## REQUIREMENTS
Give the lines of the entries as a JSON list of strings, one string per line with blank lines left out, starting with the first line of the entries and going on through the line containing "3: (345, 524)". Include only those lines, both ends included.

Extracted data entries:
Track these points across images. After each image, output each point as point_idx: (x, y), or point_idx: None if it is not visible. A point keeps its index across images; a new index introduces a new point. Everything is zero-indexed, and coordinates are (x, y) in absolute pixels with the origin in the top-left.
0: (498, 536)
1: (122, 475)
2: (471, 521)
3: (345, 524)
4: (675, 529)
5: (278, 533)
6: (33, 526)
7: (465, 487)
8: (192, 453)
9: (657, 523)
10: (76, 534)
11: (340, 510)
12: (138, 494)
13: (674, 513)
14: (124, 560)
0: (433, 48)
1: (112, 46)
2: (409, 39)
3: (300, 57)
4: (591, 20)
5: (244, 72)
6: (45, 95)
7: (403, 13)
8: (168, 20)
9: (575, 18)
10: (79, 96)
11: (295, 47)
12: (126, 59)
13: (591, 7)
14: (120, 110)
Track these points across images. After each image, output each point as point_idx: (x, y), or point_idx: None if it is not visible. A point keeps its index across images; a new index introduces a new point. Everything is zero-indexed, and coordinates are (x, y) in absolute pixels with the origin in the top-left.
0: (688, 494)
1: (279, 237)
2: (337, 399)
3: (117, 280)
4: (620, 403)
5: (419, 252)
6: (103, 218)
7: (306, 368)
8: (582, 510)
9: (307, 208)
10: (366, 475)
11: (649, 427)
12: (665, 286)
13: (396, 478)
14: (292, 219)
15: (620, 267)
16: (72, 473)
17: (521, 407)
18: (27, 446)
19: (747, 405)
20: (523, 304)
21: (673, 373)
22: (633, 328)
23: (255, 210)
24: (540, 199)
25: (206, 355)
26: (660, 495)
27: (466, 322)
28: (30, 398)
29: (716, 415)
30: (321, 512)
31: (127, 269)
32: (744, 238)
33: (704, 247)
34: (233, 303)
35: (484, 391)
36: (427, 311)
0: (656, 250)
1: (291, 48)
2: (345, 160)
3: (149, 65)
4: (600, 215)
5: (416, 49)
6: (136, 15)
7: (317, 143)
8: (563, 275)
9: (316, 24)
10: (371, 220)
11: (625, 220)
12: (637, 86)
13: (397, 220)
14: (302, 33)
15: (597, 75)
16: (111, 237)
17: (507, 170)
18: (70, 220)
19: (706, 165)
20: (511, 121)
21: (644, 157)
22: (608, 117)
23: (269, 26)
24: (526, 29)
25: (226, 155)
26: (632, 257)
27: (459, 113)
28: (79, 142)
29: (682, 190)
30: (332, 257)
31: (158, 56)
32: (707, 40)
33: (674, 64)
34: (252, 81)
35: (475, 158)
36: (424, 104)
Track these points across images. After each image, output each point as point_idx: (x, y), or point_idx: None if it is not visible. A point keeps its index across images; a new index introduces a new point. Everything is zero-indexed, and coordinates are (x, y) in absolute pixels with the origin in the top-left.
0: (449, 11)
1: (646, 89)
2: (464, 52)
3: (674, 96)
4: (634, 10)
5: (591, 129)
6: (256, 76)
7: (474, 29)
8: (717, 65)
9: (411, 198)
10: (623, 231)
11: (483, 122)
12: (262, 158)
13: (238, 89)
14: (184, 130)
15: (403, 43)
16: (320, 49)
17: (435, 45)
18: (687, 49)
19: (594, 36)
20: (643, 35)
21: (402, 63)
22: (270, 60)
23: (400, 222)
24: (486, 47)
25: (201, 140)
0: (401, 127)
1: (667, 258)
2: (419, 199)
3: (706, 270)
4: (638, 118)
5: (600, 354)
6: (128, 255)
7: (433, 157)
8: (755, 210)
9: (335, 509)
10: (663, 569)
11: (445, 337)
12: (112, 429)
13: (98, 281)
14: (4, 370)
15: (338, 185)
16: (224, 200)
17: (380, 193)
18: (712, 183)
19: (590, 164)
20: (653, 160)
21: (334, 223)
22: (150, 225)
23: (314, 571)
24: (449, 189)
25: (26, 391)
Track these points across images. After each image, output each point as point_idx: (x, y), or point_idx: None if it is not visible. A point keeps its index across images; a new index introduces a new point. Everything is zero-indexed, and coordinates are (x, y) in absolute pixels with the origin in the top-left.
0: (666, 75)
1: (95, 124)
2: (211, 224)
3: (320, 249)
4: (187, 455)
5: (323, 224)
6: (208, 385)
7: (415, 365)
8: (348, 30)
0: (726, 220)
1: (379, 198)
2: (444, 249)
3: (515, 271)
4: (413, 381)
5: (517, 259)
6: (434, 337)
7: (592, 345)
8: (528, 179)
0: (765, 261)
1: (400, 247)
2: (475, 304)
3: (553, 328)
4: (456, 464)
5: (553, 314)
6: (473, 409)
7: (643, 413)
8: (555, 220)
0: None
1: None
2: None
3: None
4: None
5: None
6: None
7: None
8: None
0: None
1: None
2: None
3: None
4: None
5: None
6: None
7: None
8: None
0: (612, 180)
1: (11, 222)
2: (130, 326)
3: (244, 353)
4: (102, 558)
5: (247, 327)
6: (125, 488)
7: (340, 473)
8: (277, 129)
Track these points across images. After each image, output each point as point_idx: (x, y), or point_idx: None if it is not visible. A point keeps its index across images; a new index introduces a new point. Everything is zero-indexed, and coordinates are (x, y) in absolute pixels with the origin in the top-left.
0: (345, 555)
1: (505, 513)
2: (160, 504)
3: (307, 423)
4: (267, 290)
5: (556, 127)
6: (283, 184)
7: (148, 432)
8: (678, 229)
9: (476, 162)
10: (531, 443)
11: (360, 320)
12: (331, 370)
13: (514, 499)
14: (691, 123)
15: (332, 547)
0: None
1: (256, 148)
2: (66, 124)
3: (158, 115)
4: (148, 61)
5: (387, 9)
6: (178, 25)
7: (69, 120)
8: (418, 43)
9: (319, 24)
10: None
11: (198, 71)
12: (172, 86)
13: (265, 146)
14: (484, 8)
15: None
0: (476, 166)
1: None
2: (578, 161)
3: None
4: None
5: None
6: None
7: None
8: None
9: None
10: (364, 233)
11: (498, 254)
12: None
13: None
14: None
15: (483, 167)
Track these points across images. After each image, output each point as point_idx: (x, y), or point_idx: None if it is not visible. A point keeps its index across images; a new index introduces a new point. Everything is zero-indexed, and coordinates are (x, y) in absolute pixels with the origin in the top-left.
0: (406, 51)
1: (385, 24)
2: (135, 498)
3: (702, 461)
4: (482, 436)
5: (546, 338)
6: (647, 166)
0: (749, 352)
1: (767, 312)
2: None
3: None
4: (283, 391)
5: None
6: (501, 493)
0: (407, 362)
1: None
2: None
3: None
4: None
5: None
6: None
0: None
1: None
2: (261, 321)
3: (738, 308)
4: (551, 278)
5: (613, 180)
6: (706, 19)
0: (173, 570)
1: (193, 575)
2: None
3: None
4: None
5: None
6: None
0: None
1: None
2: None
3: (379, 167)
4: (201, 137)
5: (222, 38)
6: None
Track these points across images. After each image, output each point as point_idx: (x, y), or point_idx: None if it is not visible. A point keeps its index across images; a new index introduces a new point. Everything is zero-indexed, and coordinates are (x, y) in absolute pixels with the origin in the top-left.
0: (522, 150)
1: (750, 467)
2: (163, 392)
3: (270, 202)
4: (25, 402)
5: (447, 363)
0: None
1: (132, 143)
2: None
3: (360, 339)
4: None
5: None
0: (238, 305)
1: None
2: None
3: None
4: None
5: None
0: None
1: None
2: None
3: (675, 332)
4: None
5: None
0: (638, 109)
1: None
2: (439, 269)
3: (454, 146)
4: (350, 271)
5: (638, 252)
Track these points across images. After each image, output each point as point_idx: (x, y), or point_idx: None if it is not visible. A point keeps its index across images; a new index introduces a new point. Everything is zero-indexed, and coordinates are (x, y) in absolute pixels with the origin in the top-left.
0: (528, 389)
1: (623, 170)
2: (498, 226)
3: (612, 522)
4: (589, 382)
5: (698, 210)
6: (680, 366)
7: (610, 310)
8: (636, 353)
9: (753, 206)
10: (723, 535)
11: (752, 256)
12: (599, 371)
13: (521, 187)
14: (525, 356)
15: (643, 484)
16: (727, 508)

## RESULT BELOW
[
  "Track these points across images. After each image, output each point as point_idx: (x, y), or point_idx: None if it is not visible. A point keeps its index across images; a new index introduces a new point. Everything is zero-indexed, and coordinates are (x, y) in absolute pixels with the origin in the top-left.",
  "0: (498, 536)",
  "1: (122, 475)",
  "2: (471, 521)",
  "3: (345, 524)"
]